(Data excerpts)
╔══

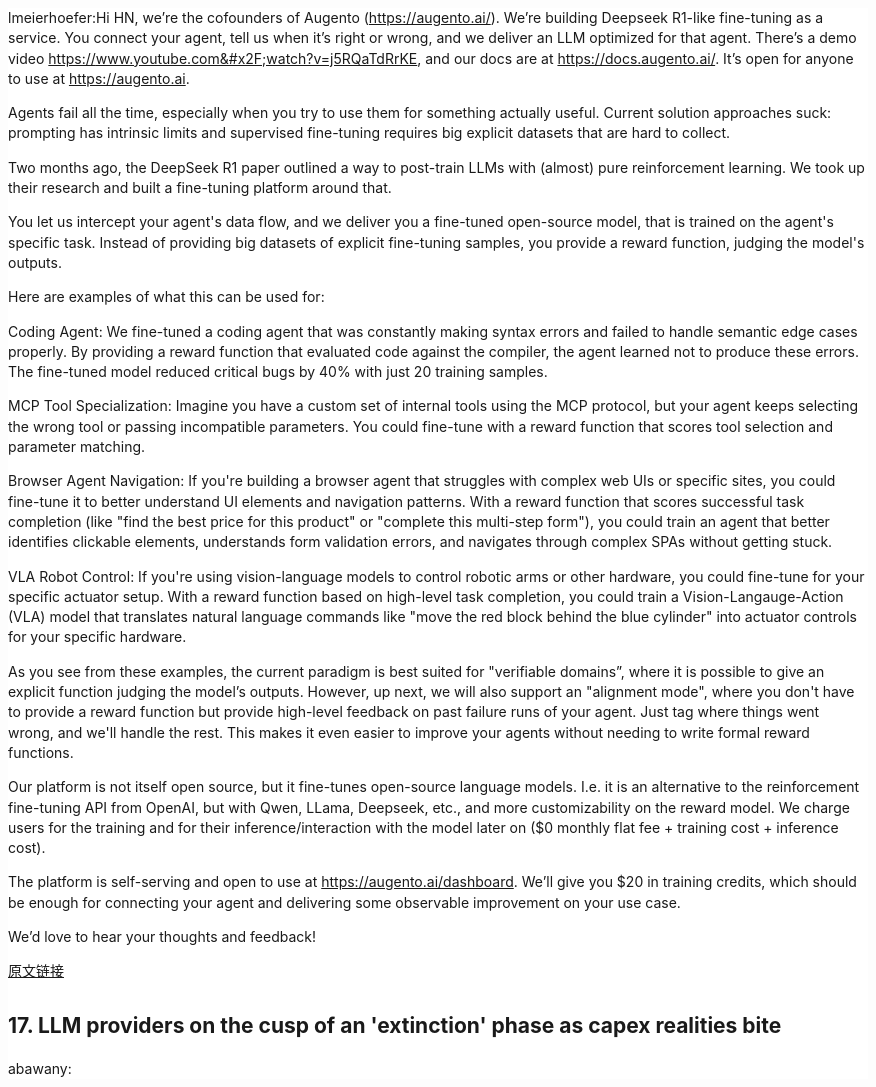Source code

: lmeierhoefer:Hi HN, we’re the cofounders of Augento (<a href="https:&#x2F;&#x2F;augento.ai&#x2F;">https:&#x2F;&#x2F;augento.ai&#x2F;</a>). We’re building Deepseek R1-like fine-tuning as a service. You connect your agent, tell us when it’s right or wrong, and we deliver an LLM optimized for that agent. There’s a demo video <a href="https:&#x2F;&#x2F;www.youtube.com&#x2F;watch?v=j5RQaTdRrKE" rel="nofollow">https:&#x2F;&#x2F;www.youtube.com&#x2F;watch?v=j5RQaTdRrKE</a>, and our docs are at <a href="https:&#x2F;&#x2F;docs.augento.ai&#x2F;">https:&#x2F;&#x2F;docs.augento.ai&#x2F;</a>. It’s open for anyone to use at <a href="https:&#x2F;&#x2F;augento.ai">https:&#x2F;&#x2F;augento.ai</a>.<p>Agents fail all the time, especially when you try to use them for something actually useful. Current solution approaches suck: prompting has intrinsic limits and supervised fine-tuning requires big explicit datasets that are hard to collect.<p>Two months ago, the DeepSeek R1 paper outlined a way to post-train LLMs with (almost) pure reinforcement learning. We took up their research and built a fine-tuning platform around that.<p>You let us intercept your agent&#x27;s data flow, and we deliver you a fine-tuned open-source model, that is trained on the agent&#x27;s specific task. Instead of providing big datasets of explicit fine-tuning samples, you provide a reward function, judging the model&#x27;s outputs.<p>Here are examples of what this can be used for:<p>Coding Agent: We fine-tuned a coding agent that was constantly making syntax errors and failed to handle semantic edge cases properly. By providing a reward function that evaluated code against the compiler, the agent learned not to produce these errors. The fine-tuned model reduced critical bugs by 40% with just 20 training samples.<p>MCP Tool Specialization: Imagine you have a custom set of internal tools using the MCP protocol, but your agent keeps selecting the wrong tool or passing incompatible parameters. You could fine-tune with a reward function that scores tool selection and parameter matching.<p>Browser Agent Navigation: If you&#x27;re building a browser agent that struggles with complex web UIs or specific sites, you could fine-tune it to better understand UI elements and navigation patterns. With a reward function that scores successful task completion (like &quot;find the best price for this product&quot; or &quot;complete this multi-step form&quot;), you could train an agent that better identifies clickable elements, understands form validation errors, and navigates through complex SPAs without getting stuck.<p>VLA Robot Control: If you&#x27;re using vision-language models to control robotic arms or other hardware, you could fine-tune for your specific actuator setup. With a reward function based on high-level task completion, you could train a Vision-Langauge-Action (VLA) model that translates natural language commands like &quot;move the red block behind the blue cylinder&quot; into actuator controls for your specific hardware.<p>As you see from these examples, the current paradigm is best suited for &quot;verifiable domains”, where it is possible to give an explicit function judging the model’s outputs. However, up next, we will also support an &quot;alignment mode&quot;, where you don&#x27;t have to provide a reward function but provide high-level feedback on past failure runs of your agent. Just tag where things went wrong, and we&#x27;ll handle the rest. This makes it even easier to improve your agents without needing to write formal reward functions.<p>Our platform is not itself open source, but it fine-tunes open-source language models. I.e. it is an alternative to the reinforcement fine-tuning API from OpenAI, but with Qwen, LLama, Deepseek, etc., and more customizability on the reward model. We charge users for the training and for their inference&#x2F;interaction with the model later on ($0 monthly flat fee + training cost + inference cost).<p>The platform is self-serving and open to use at <a href="https:&#x2F;&#x2F;augento.ai&#x2F;dashboard">https:&#x2F;&#x2F;augento.ai&#x2F;dashboard</a>. We’ll give you $20 in training credits, which should be enough for connecting your agent and delivering some observable improvement on your use case.<p>We’d love to hear your thoughts and feedback!

[原文链接]()

## 17. LLM providers on the cusp of an 'extinction' phase as capex realities bite

abawany:
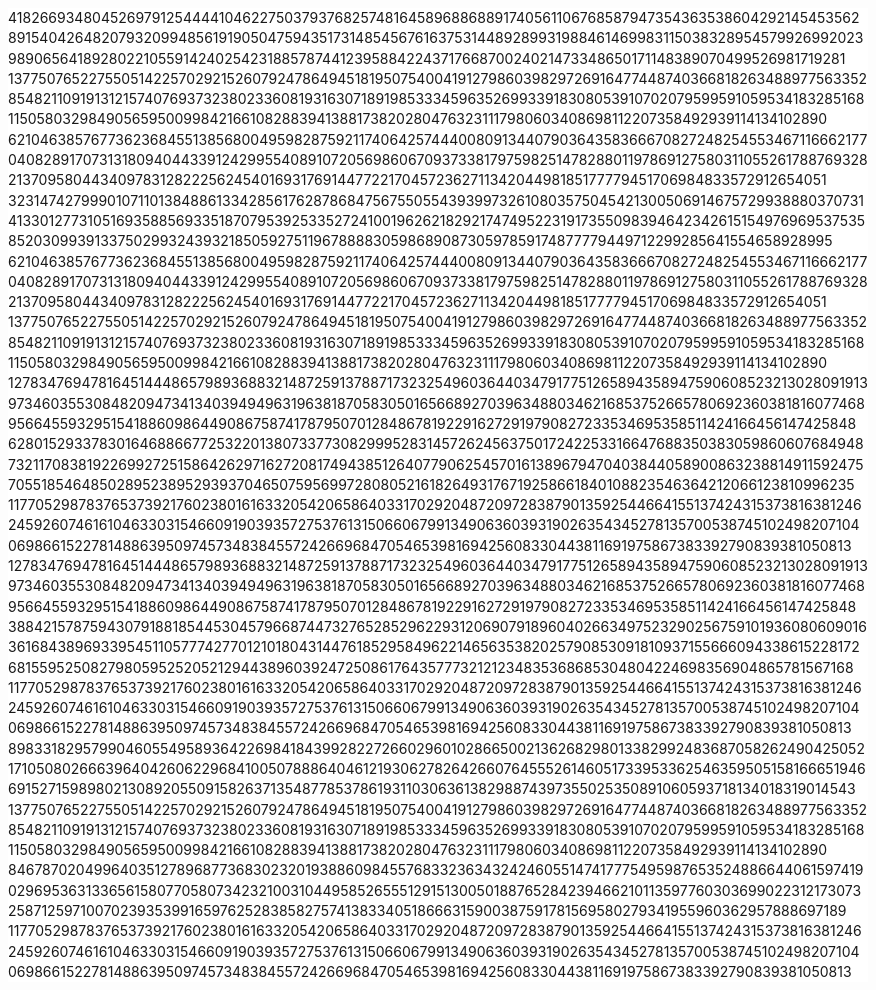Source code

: 4182669348045269791254444104622750379376825748164589688688917405611067685879473543635386042921454535628915404264820793209948561919050475943517314854567616375314489289931988461469983115038328954579926992023989065641892802210559142402542318857874412395884224371766870024021473348650171148389070499526981719281
137750765227550514225702921526079247864945181950754004191279860398297269164774487403668182634889775633528548211091913121574076937323802336081931630718919853334596352699339183080539107020795995910595341832851681150580329849056595009984216610828839413881738202804763231117980603408698112207358492939114134102890
62104638576773623684551385680049598287592117406425744400809134407903643583666708272482545534671166621770408289170731318094044339124299554089107205698606709373381797598251478288011978691275803110552617887693282137095804434097831282225624540169317691447722170457236271134204498185177779451706984833572912654051
32314742799901071101384886133428561762878684756755055439399732610803575045421300506914675729938880370731413301277310516935885693351870795392533527241001962621829217474952231917355098394642342615154976969537535852030993913375029932439321850592751196788883059868908730597859174877779449712299285641554658928995
62104638576773623684551385680049598287592117406425744400809134407903643583666708272482545534671166621770408289170731318094044339124299554089107205698606709373381797598251478288011978691275803110552617887693282137095804434097831282225624540169317691447722170457236271134204498185177779451706984833572912654051
137750765227550514225702921526079247864945181950754004191279860398297269164774487403668182634889775633528548211091913121574076937323802336081931630718919853334596352699339183080539107020795995910595341832851681150580329849056595009984216610828839413881738202804763231117980603408698112207358492939114134102890
127834769478164514448657989368832148725913788717323254960364403479177512658943589475906085232130280919139734603553084820947341340394949631963818705830501656689270396348803462168537526657806923603818160774689566455932951541886098644908675874178795070128486781922916272919790827233534695358511424166456147425848
62801529337830164688667725322013807337730829995283145726245637501724225331664768835038305986060768494873211708381922699272515864262971627208174943851264077906254570161389679470403844058900863238814911592475705518546485028952389529393704650759569972808052161826493176719258661840108823546364212066123810996235
11770529878376537392176023801616332054206586403317029204872097283879013592544664155137424315373816381246245926074616104633031546609190393572753761315066067991349063603931902635434527813570053874510249820710406986615227814886395097457348384557242669684705465398169425608330443811691975867383392790839381050813
127834769478164514448657989368832148725913788717323254960364403479177512658943589475906085232130280919139734603553084820947341340394949631963818705830501656689270396348803462168537526657806923603818160774689566455932951541886098644908675874178795070128486781922916272919790827233534695358511424166456147425848
38842157875943079188185445304579668744732765285296229312069079189604026634975232902567591019360806090163616843896933954511057774277012101804314476185295849622146563538202579085309181093715566609433861522817268155952508279805952520521294438960392472508617643577732121234835368685304804224698356904865781567168
11770529878376537392176023801616332054206586403317029204872097283879013592544664155137424315373816381246245926074616104633031546609190393572753761315066067991349063603931902635434527813570053874510249820710406986615227814886395097457348384557242669684705465398169425608330443811691975867383392790839381050813
89833182957990460554958936422698418439928227266029601028665002136268298013382992483687058262490425052171050802666396404260622968410050788864046121930627826426607645552614605173395336254635950515816665194669152715989802130892055091582637135487785378619311030636138298874397355025350891060593718134018319014543
137750765227550514225702921526079247864945181950754004191279860398297269164774487403668182634889775633528548211091913121574076937323802336081931630718919853334596352699339183080539107020795995910595341832851681150580329849056595009984216610828839413881738202804763231117980603408698112207358492939114134102890
84678702049964035127896877368302320193886098455768332363432424605514741777549598765352488664406159741902969536313365615807705807342321003104495852655512915130050188765284239466210113597760303699022312173073258712597100702393539916597625283858275741383340518666315900387591781569580279341955960362957888697189
11770529878376537392176023801616332054206586403317029204872097283879013592544664155137424315373816381246245926074616104633031546609190393572753761315066067991349063603931902635434527813570053874510249820710406986615227814886395097457348384557242669684705465398169425608330443811691975867383392790839381050813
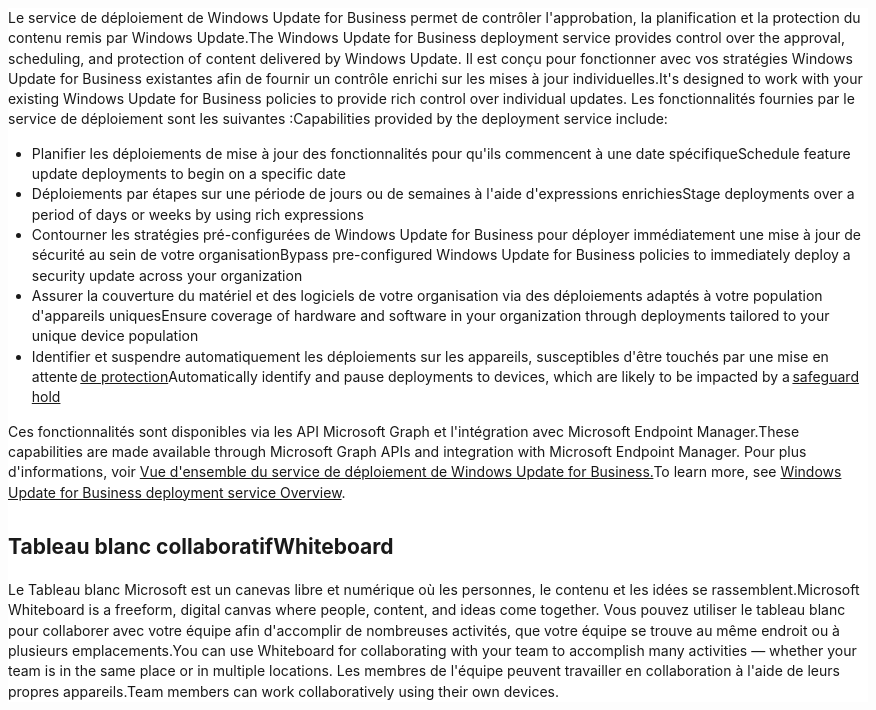 <span data-ttu-id="f27d7-200">Le service de déploiement de Windows Update for Business permet de contrôler l'approbation, la planification et la protection du contenu remis par Windows Update.</span><span class="sxs-lookup"><span data-stu-id="f27d7-200">The Windows Update for Business deployment service provides control over the approval, scheduling, and protection of content delivered by Windows Update.</span></span> <span data-ttu-id="f27d7-201">Il est conçu pour fonctionner avec vos stratégies Windows Update for Business existantes afin de fournir un contrôle enrichi sur les mises à jour individuelles.</span><span class="sxs-lookup"><span data-stu-id="f27d7-201">It's designed to work with your existing Windows Update for Business policies to provide rich control over individual updates.</span></span> <span data-ttu-id="f27d7-202">Les fonctionnalités fournies par le service de déploiement sont les suivantes :</span><span class="sxs-lookup"><span data-stu-id="f27d7-202">Capabilities provided by the deployment service include:</span></span>

* <span data-ttu-id="f27d7-203">Planifier les déploiements de mise à jour des fonctionnalités pour qu'ils commencent à une date spécifique</span><span class="sxs-lookup"><span data-stu-id="f27d7-203">Schedule feature update deployments to begin on a specific date</span></span>
* <span data-ttu-id="f27d7-204">Déploiements par étapes sur une période de jours ou de semaines à l'aide d'expressions enrichies</span><span class="sxs-lookup"><span data-stu-id="f27d7-204">Stage deployments over a period of days or weeks by using rich expressions</span></span>
* <span data-ttu-id="f27d7-205">Contourner les stratégies pré-configurées de Windows Update for Business pour déployer immédiatement une mise à jour de sécurité au sein de votre organisation</span><span class="sxs-lookup"><span data-stu-id="f27d7-205">Bypass pre-configured Windows Update for Business policies to immediately deploy a security update across your organization</span></span>
* <span data-ttu-id="f27d7-206">Assurer la couverture du matériel et des logiciels de votre organisation via des déploiements adaptés à votre population d'appareils uniques</span><span class="sxs-lookup"><span data-stu-id="f27d7-206">Ensure coverage of hardware and software in your organization through deployments tailored to your unique device population</span></span>
* <span data-ttu-id="f27d7-207">Identifier et suspendre automatiquement les déploiements sur les appareils, susceptibles d'être touchés par une mise en attente [de protection](/windows/deployment/update/safeguard-holds)</span><span class="sxs-lookup"><span data-stu-id="f27d7-207">Automatically identify and pause deployments to devices, which are likely to be impacted by a [safeguard hold](/windows/deployment/update/safeguard-holds)</span></span>

<span data-ttu-id="f27d7-208">Ces fonctionnalités sont disponibles via les API Microsoft Graph et l'intégration avec Microsoft Endpoint Manager.</span><span class="sxs-lookup"><span data-stu-id="f27d7-208">These capabilities are made available through Microsoft Graph APIs and integration with Microsoft Endpoint Manager.</span></span> <span data-ttu-id="f27d7-209">Pour plus d'informations, voir [Vue d'ensemble du service de déploiement de Windows Update for Business.](https://aka.ms/wufb/deployment-service)</span><span class="sxs-lookup"><span data-stu-id="f27d7-209">To learn more, see [Windows Update for Business deployment service Overview](https://aka.ms/wufb/deployment-service).</span></span>

## <a name="whiteboard"></a><span data-ttu-id="f27d7-210">Tableau blanc collaboratif</span><span class="sxs-lookup"><span data-stu-id="f27d7-210">Whiteboard</span></span>

<span data-ttu-id="f27d7-211">Le Tableau blanc Microsoft est un canevas libre et numérique où les personnes, le contenu et les idées se rassemblent.</span><span class="sxs-lookup"><span data-stu-id="f27d7-211">Microsoft Whiteboard is a freeform, digital canvas where people, content, and ideas come together.</span></span> <span data-ttu-id="f27d7-212">Vous pouvez utiliser le tableau blanc pour collaborer avec votre équipe afin d'accomplir de nombreuses activités, que votre équipe se trouve au même endroit ou à plusieurs emplacements.</span><span class="sxs-lookup"><span data-stu-id="f27d7-212">You can use Whiteboard for collaborating with your team to accomplish many activities — whether your team is in the same place or in multiple locations.</span></span> <span data-ttu-id="f27d7-213">Les membres de l'équipe peuvent travailler en collaboration à l'aide de leurs propres appareils.</span><span class="sxs-lookup"><span data-stu-id="f27d7-213">Team members can work collaboratively using their own devices.</span></span>
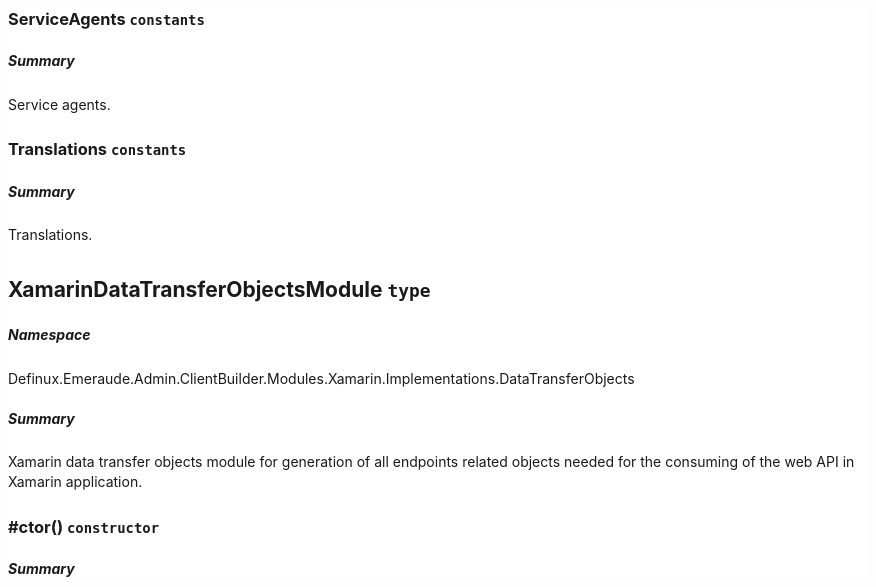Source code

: <a name='F-Definux-Emeraude-Admin-ClientBuilder-Modules-Xamarin-XamarinAppFolders-ServiceAgents'></a>
### ServiceAgents `constants`

##### Summary

Service agents.

<a name='F-Definux-Emeraude-Admin-ClientBuilder-Modules-Xamarin-XamarinAppFolders-Translations'></a>
### Translations `constants`

##### Summary

Translations.

<a name='T-Definux-Emeraude-Admin-ClientBuilder-Modules-Xamarin-Implementations-DataTransferObjects-XamarinDataTransferObjectsModule'></a>
## XamarinDataTransferObjectsModule `type`

##### Namespace

Definux.Emeraude.Admin.ClientBuilder.Modules.Xamarin.Implementations.DataTransferObjects

##### Summary

Xamarin data transfer objects module for generation of all endpoints related objects needed for the consuming of the web API in Xamarin application.

<a name='M-Definux-Emeraude-Admin-ClientBuilder-Modules-Xamarin-Implementations-DataTransferObjects-XamarinDataTransferObjectsModule-#ctor'></a>
### #ctor() `constructor`

##### Summary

╚══

PROBLEM REQUIREMENTS:
All lines from the one that contains "Xamarin data transfer" to the last line above must be given again exactly, with both included and nothing added.

SOLUTION TO THE PROBLEM:
Xamarin data transfer objects module for generation of all endpoints related objects needed for the consuming of the web API in Xamarin application.

<a name='M-Definux-Emeraude-Admin-ClientBuilder-Modules-Xamarin-Implementations-DataTransferObjects-XamarinDataTransferObjectsModule-#ctor'></a>
### #ctor() `constructor`

##### Summary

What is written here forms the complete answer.